**Liste des activités**
A. D'après le texte sur Carlos Gardel, près de quelle ville s'est écrasé l'avion qui le transportait le 24 juin 1935 ?
B. Poursuivez le texte sur Carlos Gardel à partir de sa dernière phrase.

**Bloc de texte**
------------------------------
En vingt années de carrière, ce chanteur français fit vibrer l’Argentine, son pays d’émigration, puis toute l’Amérique Latine. Aujourd’hui encore, il est vénéré à la manière d’un mythe. Sa sépulture rassemble les adorateurs du tango chanté dont il fut le précurseur puis le maître. Rendez-vous au cimetière de Chacatira pour retrouver El rey del tango, Carlos Gardel.
Ainsi va la gloire. Elle magnifie les destins, rendant certaines étoiles bien plus brillantes une fois qu’elles sont parties au pays des éternités. Surtout quand ils sont prématurément fauchés en pleine scène. Ce funeste 24 juin 1935, l’avion qui transporte Carlos Gardel s’écrase près de Medellin en Colombie. On pense à Buddy Holly, Otis Redding, Marcel Cerdan, Glen Miller, Daniel Balavoine… Son voisin de fauteuil est le parolier Alfredo Le Pera qui lui a écrit son plus gros succès, Volver, l’histoire inusable du type qui vingt ans plus tard, revient sur les lieux de ses premières amours et cherche à apercevoir celle qui faisait battre son cœur. « Sentir que la vie n’est qu’un souffle/ Que vingt ans, ce n’est rien ». A l’écoute de cette complainte du temps qui file, des millions de beautés latines ont caché leurs larmes dans leurs boucles brunes.
------------------------------
**Données fournies**
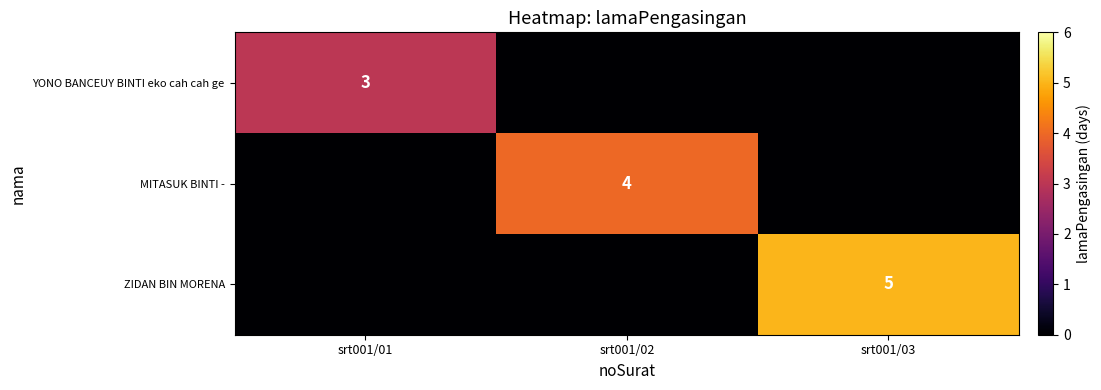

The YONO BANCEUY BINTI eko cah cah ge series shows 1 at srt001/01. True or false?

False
------------------------------
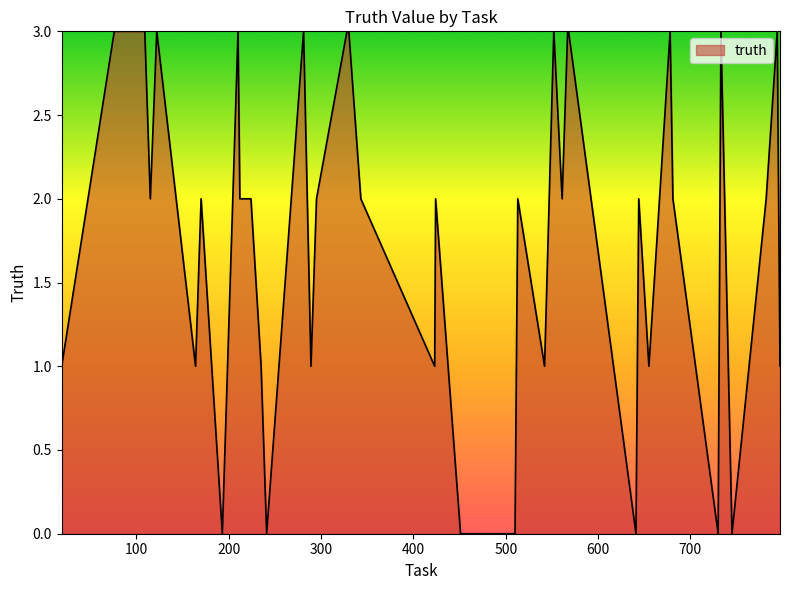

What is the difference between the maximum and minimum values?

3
------------------------------
**Liste des réponses**
A. Près de Medellin, en Colombie.

B.
Heiko Meyer/LAIF-REA
Mort, le plus célèbre des chanteurs de tango qui effectuait une tournée triomphale en Amérique Latine, après avoir brillé à New York, Barcelone, Paris, Bogota…, entre dans la légende. A Buenos Aires, la ville où il a grandi et connu ses premiers applaudissements, elle n’a depuis jamais faibli. Chaque jour, les apôtres de Carlos viennent se recueillir devant son mausolée, toujours impeccablement fleuri et briqué. Une statue en pied représente le héros, costume trois-pièces et sourire ravageur. Tout Carlos, lorsqu’il tenait le micro et plongeait son regard dans celui des spectatrices du premier rang. Pâmoison assurée. Même Elvis, version Vegas et paillettes blanches, n’a pas fait mieux. Julio s’y est bien essayé mais il lui manquait la sensualité tango, cette chanson infiniment triste qui met le feu aux sens et à la danse.
Entre gros bras et prostituées
Pour contribuer à cette fièvre locale, rejoindre le cimetière Chacarita, dans le quartier du même nom. Avec ses 95 hectares de verdure, c’est le plus grand de la ville, deux fois notre Père-Lachaise, immensément plus vaste que celui de la Recoleta, célèbre depuis qu’y repose Eva, Evita Peron, chère à Madonna. Qu’importe, avec 1 500 titres à son répertoire, une playlist qui signe la naissance du tango chanté, Carlos Gardel est d’une autre planète.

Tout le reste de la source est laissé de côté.